**STORED DATA**

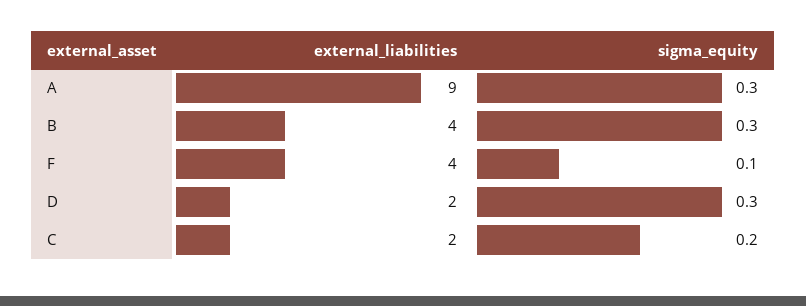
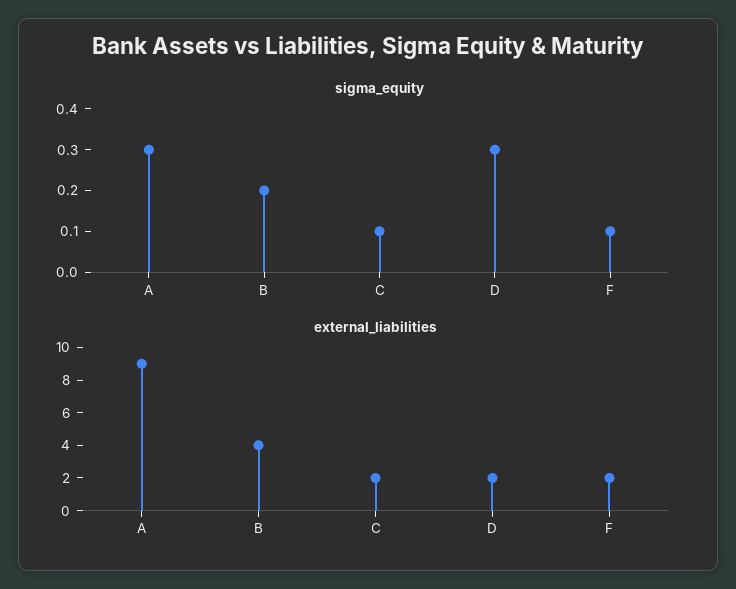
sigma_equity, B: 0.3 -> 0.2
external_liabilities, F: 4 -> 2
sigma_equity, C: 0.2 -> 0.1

==

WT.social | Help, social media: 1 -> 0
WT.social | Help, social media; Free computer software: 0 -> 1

**WHAT YOU HAVE TO DO**
Keep only those lines of the records that hold "Help", and return them.

**EXERCISE SOLUTION**
WT.social | Help, social media: 1 -> 0
WT.social | Help, social media; Free computer software: 0 -> 1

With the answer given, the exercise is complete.